Am 20. September ordnete Heydrich per Runderlass an, dass Juden und „Mischlingen“ künftig der Besitz von Rundfunkgeräten untersagt sei, womit ihnen eine zentrale Informationsquelle und das wichtigste Unterhaltungsmedium entzogen wurde; lediglich für privilegierte Mischehen galten Ausnahmebestimmungen. Drei Tage später mussten die vom Erlass Betroffenen ihre Rundfunkgeräte - an ihrem höchsten Feiertag Jom Kippur - persönlich und ohne jede Entschädigung auf den örtlichen Polizeirevieren abliefern. Selbst bei solch ohnehin schon verletzenden Anordnungen verzichtete das NS-Regime nicht auf spezielle Erniedrigungen, denn die Anweisung bedeutete, dass die Juden den für Jom Kippur vorgeschriebenen ganztätigen Gebetsdienst nicht einhalten konnten, ohne sich strafbar zu machen.

Trotz aller diskriminierenden und sie aus dem gesellschaftlichen Leben ausschließenden Maßnahmen blieben die jüdischen Institutionen bestrebt, auch unter den Kriegsbedingungen ihre Bildungs- und Kultureinrichtungen aufrechtzuerhalten. Nachdem mit Kriegsbeginn zunächst sämtliche Veranstaltungen des Jüdischen Kulturbunds verboten worden waren, gelang es, diese - wenn auch in eingeschränktem Umfang - noch im September 1939 wieder aufzunehmen. Allerdings fanden außerhalb Berlins meist nur noch kleinere Veranstaltungen und Filmvorführungen statt, bis die Gestapo die jüdische Kulturorganisation am 11. September 1941 endgültig auflösen sollte.

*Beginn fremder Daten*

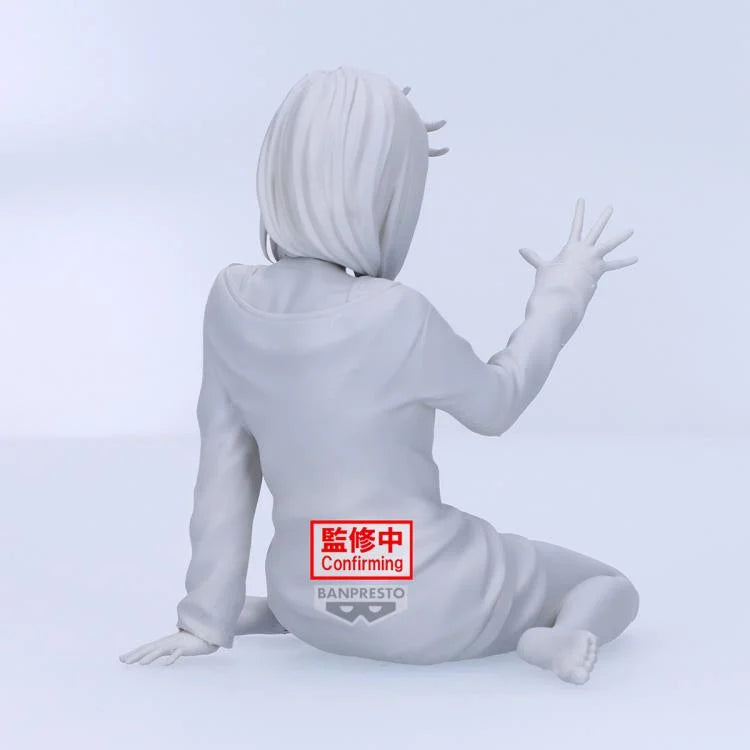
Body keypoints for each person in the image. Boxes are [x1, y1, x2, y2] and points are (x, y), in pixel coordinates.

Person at [120, 67, 639, 685]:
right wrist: (563, 291)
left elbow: (223, 471)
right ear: (386, 194)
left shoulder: (229, 300)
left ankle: (254, 614)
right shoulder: (396, 313)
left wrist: (203, 619)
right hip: (433, 605)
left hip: (306, 599)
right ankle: (552, 637)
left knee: (328, 569)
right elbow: (496, 406)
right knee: (608, 585)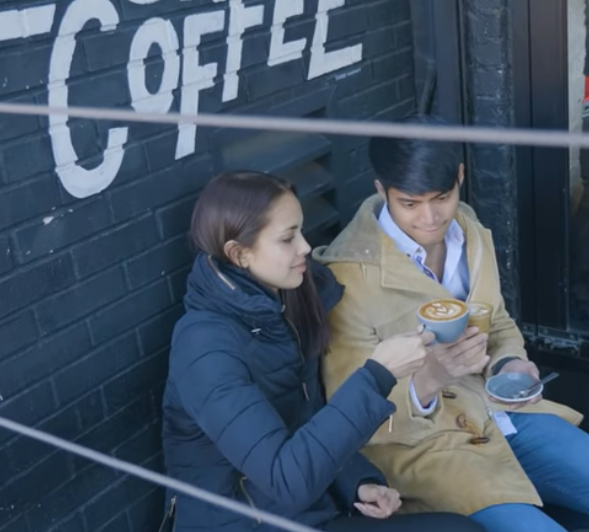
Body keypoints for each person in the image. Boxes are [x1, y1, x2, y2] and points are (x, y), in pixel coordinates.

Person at [314, 119, 589, 532]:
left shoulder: (469, 230)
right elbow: (350, 413)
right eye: (409, 203)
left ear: (460, 176)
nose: (429, 218)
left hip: (499, 412)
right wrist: (428, 381)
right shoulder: (346, 276)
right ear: (380, 189)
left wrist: (509, 363)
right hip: (425, 446)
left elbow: (496, 321)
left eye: (442, 197)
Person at [161, 171, 485, 532]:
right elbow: (285, 478)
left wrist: (359, 482)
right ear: (240, 254)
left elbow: (306, 424)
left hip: (308, 515)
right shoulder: (204, 348)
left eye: (300, 230)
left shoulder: (282, 306)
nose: (304, 247)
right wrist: (377, 374)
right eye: (287, 238)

Noch im ersten Monat des Krieges unternahm das NS-Regime erste Schritte, um die Ankündigung Hitlers vom 30. Januar des Jahres in die Tat umzusetzen, und beschloss, dass große Teile der jüdischen Bevölkerung aus dem Reichsgebiet abgeschoben werden sollten. So verkündete Reinhard Heydrich am 21. September 1939 in einer Besprechung von Amts- und Einsatzgruppenleitern die grundsätzliche Zustimmung Hitlers zur Abschiebung der gesamten jüdischen Bevölkerung. Nicht zuletzt zu diesem Zweck wurden kurz darauf, am 27. September, die zentralen Ämter der Sicherheitspolizei (Gestapo und Reichskriminalpolizeiamt) mit dem Sicherheitshauptamt des Reichsführers SS (SD) zum Reichssicherheitshauptamt (RSHA) unter Leitung von Heinrich Müller vereinigt. Damit hatten Himmler und Heydrich jene Behörde geschaffen, die künftig das deutsche Vorgehen gegen die Juden im Reich und in Europa lenkte und zur zentralen Organisation zur Durchführung der „Endlösung“ wurde.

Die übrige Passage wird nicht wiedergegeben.